Wahl in Tunesien

"Ennahda wird sich mit der Niederlage abfinden"

Bürger vor der Abstimmung bei der Parlamentswahl in Tunesien.
Bürger vor der Abstimmung bei der Parlamentswahl in Tunesien. © picture alliance / dpa / Mohamed Messara
Politologe Ilyas Saliba im Gespräch mit Liane von Billerbeck und Hans-Joachim Wiese · 27.10.2014
Tunesien hat gewählt. Aber anders als erwartet hat wohl nicht die konservativ-islamische Ennahda gewonnen, sondern die säkulare Allianz Nidaa Tounes. Ilyas Saliba vom Wissenschaftszentrum Berlin für Sozialforschung, sieht Tunesien auf einem guten Weg.
Vier Jahre nach dem Sturz von Diktator Ben Ali wurde am Sonntag erstmals ein neues Parlament gewählt. Anders als von vielen Beobachtern vorausgesagt, hat dabei wohl nicht die islamisch-konservative Ennahda die Mehrheit erzielt, sondern die säkulare Partei Nidaa Tounes.
Regierungsbildung ohne Ennahda möglich
Man müsse noch das endgültige Wahlergebnis abwarten, aber derzeit sehe es so aus, als ob sogar eine Regierungsbildung ohne die Ennahda-Partei möglich sei, vermutet der Politikwissenschaftler Ilyas Saliba vom Wissenschaftszentrum Berlin für Sozialforschung. Eine Große Koalition von Ennahda und Nidaa Tounes hält Saliba wegen des polarisierenden Wahlkampfes für nicht wahrscheinlich.
Die Bezeichnung Islamisten für die Ennahda lehnte der Politikwissenschaftler und Experte für Demokratisierungsprozesse ab.
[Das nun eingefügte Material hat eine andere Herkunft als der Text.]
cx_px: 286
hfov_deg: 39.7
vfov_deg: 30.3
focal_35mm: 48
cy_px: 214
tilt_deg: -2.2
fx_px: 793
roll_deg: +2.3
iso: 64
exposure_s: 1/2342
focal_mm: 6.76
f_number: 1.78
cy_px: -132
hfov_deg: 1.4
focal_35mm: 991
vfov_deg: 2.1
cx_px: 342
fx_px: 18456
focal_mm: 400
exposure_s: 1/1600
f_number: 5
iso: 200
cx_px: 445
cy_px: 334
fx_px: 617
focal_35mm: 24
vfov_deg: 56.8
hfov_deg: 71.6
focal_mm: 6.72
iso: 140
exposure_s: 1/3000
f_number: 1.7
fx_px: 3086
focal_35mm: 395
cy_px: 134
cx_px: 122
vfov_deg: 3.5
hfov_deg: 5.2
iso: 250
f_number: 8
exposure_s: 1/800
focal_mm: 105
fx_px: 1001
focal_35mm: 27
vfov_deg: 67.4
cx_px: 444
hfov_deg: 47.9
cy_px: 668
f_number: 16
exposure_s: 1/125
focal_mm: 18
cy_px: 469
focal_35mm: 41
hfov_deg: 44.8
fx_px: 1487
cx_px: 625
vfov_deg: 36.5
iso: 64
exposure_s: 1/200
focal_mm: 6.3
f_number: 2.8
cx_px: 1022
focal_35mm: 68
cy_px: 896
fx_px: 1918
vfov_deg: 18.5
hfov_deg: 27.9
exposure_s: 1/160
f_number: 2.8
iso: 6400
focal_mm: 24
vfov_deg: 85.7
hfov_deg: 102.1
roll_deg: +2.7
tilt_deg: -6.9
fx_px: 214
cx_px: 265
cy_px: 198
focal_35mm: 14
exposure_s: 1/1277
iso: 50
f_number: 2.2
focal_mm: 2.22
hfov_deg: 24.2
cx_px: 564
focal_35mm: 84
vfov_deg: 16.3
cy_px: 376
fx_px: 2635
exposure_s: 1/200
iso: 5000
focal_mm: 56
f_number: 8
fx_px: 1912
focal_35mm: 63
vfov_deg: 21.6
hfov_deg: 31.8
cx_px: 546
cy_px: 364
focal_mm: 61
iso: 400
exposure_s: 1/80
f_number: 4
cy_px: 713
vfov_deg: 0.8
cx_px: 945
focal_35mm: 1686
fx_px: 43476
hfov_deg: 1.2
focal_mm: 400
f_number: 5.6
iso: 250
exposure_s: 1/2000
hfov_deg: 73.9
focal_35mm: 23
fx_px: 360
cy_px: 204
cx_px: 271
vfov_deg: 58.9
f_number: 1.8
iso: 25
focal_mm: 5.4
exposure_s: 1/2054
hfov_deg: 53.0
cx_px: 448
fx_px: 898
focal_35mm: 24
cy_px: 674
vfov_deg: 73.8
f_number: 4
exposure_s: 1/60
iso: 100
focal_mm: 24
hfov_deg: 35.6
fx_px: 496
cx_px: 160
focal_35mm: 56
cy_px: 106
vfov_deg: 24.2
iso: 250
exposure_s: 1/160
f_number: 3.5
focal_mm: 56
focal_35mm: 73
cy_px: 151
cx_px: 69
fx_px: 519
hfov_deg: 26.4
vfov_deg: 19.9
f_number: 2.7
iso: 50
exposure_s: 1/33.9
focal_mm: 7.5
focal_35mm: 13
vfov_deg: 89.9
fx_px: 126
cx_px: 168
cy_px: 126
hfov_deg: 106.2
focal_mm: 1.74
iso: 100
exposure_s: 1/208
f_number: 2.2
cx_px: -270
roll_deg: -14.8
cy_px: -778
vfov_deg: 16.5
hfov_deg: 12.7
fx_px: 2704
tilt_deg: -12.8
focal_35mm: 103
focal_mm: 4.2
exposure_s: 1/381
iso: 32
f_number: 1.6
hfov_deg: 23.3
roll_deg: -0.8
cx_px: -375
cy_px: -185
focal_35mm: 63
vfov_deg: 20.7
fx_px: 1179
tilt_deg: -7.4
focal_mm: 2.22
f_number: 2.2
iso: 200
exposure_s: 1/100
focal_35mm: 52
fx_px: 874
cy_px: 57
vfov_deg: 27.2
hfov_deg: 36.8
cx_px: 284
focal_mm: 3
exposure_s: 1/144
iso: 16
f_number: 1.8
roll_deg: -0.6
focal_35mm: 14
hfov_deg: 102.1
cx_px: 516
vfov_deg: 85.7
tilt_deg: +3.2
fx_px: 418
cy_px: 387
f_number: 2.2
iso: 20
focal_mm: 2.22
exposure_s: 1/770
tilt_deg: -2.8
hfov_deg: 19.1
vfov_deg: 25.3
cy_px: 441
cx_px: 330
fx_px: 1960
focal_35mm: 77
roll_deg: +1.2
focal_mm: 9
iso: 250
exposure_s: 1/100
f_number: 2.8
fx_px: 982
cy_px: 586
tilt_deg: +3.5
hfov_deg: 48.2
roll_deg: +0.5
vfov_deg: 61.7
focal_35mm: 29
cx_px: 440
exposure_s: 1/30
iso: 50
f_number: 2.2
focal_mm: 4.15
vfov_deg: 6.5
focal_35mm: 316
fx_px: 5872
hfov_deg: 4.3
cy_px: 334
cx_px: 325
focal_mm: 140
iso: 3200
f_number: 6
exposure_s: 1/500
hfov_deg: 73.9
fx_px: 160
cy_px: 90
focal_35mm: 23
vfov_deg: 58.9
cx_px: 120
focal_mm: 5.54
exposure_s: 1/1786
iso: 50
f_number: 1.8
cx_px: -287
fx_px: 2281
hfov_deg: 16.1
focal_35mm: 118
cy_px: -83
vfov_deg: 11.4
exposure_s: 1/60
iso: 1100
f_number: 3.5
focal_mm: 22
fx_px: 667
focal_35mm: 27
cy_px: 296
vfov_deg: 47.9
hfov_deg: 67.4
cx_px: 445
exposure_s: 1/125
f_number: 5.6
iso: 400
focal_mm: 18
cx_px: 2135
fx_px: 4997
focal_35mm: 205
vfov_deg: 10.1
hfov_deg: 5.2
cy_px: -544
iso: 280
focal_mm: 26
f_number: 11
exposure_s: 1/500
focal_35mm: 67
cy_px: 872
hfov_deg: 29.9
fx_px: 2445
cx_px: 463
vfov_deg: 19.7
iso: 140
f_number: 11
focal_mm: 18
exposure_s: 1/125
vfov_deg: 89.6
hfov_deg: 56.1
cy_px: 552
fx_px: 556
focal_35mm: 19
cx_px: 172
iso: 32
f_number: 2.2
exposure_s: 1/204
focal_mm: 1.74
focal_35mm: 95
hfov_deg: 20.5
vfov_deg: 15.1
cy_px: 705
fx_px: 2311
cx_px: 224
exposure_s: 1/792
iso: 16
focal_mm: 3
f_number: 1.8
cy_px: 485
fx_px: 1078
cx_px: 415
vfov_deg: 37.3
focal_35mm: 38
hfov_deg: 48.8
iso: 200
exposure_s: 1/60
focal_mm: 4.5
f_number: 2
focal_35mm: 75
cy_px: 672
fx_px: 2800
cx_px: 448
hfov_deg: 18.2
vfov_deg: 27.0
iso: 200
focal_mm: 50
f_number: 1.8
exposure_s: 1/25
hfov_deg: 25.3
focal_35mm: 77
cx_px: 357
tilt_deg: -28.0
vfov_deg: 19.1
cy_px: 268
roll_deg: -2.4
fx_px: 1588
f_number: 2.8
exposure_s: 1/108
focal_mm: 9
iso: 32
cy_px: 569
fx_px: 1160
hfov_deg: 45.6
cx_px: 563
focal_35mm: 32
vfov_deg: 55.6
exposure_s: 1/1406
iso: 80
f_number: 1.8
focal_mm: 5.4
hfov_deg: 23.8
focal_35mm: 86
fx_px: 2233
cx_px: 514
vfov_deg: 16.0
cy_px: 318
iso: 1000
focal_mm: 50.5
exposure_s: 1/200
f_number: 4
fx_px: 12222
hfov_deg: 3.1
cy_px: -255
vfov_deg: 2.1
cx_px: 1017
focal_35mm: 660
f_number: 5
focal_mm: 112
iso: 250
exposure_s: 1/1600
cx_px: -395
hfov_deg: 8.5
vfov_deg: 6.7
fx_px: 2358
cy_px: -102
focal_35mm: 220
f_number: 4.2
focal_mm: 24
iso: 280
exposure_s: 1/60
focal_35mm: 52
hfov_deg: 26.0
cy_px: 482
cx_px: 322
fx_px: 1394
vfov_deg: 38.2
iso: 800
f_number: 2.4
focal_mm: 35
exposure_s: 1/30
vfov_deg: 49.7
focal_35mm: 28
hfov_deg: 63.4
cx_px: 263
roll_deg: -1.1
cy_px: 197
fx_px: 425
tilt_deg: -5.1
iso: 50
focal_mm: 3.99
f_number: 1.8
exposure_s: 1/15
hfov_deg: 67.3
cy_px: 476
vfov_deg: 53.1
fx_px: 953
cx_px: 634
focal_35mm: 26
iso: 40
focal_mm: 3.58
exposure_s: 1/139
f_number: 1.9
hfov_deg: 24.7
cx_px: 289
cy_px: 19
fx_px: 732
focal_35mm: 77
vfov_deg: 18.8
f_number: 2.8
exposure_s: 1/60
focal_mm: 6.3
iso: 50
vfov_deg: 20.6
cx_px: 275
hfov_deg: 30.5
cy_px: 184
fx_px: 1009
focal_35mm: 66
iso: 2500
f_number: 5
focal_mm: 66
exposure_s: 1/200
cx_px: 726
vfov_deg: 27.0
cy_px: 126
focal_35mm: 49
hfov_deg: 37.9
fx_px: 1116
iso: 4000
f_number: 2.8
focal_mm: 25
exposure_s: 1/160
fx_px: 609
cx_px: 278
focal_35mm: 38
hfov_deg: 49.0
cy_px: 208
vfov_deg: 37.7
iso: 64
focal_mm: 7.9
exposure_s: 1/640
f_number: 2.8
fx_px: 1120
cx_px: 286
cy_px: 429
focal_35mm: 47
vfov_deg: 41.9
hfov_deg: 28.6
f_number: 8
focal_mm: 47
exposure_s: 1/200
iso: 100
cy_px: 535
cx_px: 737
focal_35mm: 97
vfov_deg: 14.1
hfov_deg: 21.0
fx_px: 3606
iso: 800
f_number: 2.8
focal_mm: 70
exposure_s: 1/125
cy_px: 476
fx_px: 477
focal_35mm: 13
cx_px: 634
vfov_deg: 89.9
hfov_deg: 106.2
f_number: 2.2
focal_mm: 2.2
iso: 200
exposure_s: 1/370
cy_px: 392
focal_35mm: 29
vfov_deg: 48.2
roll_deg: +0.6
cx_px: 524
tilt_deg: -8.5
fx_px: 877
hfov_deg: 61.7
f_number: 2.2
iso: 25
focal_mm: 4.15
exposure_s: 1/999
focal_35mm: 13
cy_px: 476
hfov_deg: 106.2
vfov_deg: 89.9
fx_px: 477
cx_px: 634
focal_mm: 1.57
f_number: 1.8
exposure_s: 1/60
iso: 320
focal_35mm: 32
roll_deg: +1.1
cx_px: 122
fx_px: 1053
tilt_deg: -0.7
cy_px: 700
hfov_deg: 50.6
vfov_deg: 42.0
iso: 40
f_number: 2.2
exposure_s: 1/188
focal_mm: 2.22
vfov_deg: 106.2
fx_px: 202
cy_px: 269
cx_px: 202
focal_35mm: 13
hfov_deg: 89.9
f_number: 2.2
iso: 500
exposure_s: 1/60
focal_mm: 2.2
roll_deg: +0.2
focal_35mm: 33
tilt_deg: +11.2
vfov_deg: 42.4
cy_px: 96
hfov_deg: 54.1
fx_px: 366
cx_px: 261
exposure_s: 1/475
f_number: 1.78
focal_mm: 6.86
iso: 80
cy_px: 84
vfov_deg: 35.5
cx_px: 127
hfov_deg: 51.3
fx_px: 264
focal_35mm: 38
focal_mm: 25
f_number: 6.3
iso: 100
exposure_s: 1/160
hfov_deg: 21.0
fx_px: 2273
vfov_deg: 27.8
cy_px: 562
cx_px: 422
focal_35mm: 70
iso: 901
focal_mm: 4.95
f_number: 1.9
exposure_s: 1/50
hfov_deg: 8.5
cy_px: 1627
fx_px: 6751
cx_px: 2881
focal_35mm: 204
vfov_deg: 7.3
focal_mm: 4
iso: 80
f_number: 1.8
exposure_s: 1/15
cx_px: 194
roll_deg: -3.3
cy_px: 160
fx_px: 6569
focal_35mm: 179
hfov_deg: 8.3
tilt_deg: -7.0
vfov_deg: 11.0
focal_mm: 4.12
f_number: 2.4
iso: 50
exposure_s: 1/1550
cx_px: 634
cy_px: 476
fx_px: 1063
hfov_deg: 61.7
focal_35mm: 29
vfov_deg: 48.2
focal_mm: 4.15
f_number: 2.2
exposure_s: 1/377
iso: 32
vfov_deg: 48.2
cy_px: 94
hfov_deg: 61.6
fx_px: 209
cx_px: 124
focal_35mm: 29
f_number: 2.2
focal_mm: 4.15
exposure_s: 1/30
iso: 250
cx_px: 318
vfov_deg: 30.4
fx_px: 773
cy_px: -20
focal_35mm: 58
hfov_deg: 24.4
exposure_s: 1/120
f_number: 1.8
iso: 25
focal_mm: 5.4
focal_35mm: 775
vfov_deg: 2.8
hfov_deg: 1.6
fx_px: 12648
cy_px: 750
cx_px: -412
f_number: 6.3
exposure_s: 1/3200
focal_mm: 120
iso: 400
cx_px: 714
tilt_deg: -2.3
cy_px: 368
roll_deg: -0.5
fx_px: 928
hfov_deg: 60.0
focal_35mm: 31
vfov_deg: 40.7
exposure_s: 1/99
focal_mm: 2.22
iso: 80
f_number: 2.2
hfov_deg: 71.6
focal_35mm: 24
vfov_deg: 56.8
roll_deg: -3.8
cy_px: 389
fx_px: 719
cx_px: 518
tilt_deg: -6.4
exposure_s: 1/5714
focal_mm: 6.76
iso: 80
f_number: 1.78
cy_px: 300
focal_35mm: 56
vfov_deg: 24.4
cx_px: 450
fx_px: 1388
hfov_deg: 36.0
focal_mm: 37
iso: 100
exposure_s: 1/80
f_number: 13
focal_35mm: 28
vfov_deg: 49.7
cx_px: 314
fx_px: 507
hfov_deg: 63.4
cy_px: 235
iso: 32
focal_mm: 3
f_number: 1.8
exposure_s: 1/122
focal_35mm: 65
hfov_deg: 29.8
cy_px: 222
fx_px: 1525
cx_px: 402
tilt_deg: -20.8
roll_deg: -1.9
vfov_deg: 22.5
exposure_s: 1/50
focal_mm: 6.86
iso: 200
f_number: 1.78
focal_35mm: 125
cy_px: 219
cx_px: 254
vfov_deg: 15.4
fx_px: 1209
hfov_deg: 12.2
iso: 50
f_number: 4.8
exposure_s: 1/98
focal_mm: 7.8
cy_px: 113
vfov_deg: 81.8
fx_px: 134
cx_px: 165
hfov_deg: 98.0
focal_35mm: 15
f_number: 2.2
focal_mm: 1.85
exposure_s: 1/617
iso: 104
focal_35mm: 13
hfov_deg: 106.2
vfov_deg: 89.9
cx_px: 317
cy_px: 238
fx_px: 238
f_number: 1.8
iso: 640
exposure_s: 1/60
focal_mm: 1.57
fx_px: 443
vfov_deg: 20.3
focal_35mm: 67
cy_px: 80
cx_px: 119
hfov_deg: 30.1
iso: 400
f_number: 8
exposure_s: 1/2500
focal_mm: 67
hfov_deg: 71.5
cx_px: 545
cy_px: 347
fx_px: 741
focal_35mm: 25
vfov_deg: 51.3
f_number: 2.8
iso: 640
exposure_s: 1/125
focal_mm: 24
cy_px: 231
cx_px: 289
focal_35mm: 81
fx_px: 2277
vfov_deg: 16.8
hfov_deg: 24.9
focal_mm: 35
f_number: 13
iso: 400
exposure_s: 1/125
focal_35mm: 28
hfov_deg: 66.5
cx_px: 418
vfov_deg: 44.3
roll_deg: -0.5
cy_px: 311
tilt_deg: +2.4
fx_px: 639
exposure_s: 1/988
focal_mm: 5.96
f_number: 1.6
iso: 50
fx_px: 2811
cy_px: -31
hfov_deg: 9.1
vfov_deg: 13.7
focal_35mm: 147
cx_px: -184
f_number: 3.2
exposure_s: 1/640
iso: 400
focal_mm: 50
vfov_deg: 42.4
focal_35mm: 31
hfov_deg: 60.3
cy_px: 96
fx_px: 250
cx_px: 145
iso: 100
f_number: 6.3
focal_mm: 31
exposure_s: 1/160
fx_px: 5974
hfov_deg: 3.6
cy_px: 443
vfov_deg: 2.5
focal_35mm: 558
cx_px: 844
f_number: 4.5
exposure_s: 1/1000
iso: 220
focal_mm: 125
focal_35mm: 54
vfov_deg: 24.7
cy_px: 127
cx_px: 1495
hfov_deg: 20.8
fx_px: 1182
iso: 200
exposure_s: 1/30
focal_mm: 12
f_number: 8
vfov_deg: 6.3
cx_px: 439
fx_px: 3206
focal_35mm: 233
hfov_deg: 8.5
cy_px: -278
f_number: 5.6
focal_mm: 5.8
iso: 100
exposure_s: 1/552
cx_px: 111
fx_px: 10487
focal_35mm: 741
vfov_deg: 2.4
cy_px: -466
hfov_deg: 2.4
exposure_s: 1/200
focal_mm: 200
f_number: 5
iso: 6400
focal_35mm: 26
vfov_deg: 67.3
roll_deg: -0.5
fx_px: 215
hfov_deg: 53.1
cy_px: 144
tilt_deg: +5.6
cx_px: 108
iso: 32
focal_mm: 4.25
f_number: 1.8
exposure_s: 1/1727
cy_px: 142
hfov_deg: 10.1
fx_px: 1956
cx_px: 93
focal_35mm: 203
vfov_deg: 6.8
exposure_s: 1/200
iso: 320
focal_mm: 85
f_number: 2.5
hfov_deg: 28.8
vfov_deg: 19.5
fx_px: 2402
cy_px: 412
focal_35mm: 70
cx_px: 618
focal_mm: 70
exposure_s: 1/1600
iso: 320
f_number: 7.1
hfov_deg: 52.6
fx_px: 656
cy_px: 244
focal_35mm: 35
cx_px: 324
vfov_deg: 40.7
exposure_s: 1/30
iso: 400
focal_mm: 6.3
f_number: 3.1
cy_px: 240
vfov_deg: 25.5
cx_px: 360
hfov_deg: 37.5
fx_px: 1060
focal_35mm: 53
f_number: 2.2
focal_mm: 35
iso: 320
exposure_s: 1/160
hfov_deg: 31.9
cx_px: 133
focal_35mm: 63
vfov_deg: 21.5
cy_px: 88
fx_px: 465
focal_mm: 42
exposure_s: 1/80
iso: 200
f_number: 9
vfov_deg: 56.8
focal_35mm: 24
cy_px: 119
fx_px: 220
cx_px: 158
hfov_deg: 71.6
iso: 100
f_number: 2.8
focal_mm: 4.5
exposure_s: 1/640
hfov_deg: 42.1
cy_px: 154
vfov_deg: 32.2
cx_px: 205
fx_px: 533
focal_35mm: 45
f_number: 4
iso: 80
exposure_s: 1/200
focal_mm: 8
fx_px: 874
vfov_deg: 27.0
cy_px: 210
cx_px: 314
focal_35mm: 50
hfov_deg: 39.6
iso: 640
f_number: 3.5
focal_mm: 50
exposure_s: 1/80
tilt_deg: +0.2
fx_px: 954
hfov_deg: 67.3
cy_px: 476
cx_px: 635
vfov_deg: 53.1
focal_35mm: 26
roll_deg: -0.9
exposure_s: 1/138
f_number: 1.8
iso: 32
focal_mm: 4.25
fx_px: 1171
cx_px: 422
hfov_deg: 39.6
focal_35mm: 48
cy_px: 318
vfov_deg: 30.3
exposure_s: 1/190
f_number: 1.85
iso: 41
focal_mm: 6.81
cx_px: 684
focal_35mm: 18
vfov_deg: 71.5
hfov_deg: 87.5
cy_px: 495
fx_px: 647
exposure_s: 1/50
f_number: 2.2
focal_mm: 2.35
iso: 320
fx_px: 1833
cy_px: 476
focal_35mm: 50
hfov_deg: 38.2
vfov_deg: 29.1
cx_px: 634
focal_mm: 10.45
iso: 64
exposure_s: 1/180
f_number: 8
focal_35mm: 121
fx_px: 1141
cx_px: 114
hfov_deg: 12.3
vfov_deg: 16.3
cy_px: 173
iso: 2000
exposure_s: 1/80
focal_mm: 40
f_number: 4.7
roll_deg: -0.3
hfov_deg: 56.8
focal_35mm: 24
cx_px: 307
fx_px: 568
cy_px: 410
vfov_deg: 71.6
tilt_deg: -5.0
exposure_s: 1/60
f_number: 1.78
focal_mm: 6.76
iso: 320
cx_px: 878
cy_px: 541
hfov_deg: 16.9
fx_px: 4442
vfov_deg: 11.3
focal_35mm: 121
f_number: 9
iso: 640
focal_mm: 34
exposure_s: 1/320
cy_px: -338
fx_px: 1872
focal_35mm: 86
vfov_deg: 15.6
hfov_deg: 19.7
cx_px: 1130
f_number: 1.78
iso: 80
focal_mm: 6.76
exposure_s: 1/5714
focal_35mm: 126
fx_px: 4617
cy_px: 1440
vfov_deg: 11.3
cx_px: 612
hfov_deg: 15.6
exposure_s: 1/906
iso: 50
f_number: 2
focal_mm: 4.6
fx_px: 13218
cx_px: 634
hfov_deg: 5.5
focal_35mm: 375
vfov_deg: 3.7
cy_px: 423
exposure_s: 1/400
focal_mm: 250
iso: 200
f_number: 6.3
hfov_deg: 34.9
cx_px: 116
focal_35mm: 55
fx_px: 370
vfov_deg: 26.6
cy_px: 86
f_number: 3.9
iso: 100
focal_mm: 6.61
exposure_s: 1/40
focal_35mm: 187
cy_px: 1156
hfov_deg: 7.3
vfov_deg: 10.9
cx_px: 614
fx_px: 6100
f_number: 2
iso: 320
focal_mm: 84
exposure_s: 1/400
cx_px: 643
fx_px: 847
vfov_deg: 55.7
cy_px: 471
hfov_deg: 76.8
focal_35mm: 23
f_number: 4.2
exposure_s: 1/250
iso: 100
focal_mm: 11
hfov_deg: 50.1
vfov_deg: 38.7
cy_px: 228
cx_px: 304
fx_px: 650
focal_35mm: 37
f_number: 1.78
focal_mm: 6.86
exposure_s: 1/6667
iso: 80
Im Vergleich zu anderen islamisch geprägten Parteien der Region vertrete Ennahda relativ tolerante Normen. "Darüber hinaus denke ich, dass die Ennahda sich mit der Wahlniederlage durchaus abfinden wird."
Arabisches Musterland Tunesien?
Grundsätzlich sieht Saliba Tunesien auf einem guten Weg, vor allem wegen des "sehr inklusiven" Prozesses, der zur Verfassungsgebung geführt habe. Ein Großteil der Probleme, die zum Sturz des früheren Präsidenten Ben Ali geführt hatten, sei allerdings noch nicht gelöst, warnte er. Dazu gehören etwa sozioökonomische Ungleichheit, Korruption und ein Generationenkonflikt:
"Es gibt eine grassierende Jugendarbeitslosigkeit, die noch gestiegen ist seit dem Sturz von Ben Ali und dies sind Themen, die jetzt nach der langen verfassungsgebenden Diskussion angegangen werden müssen."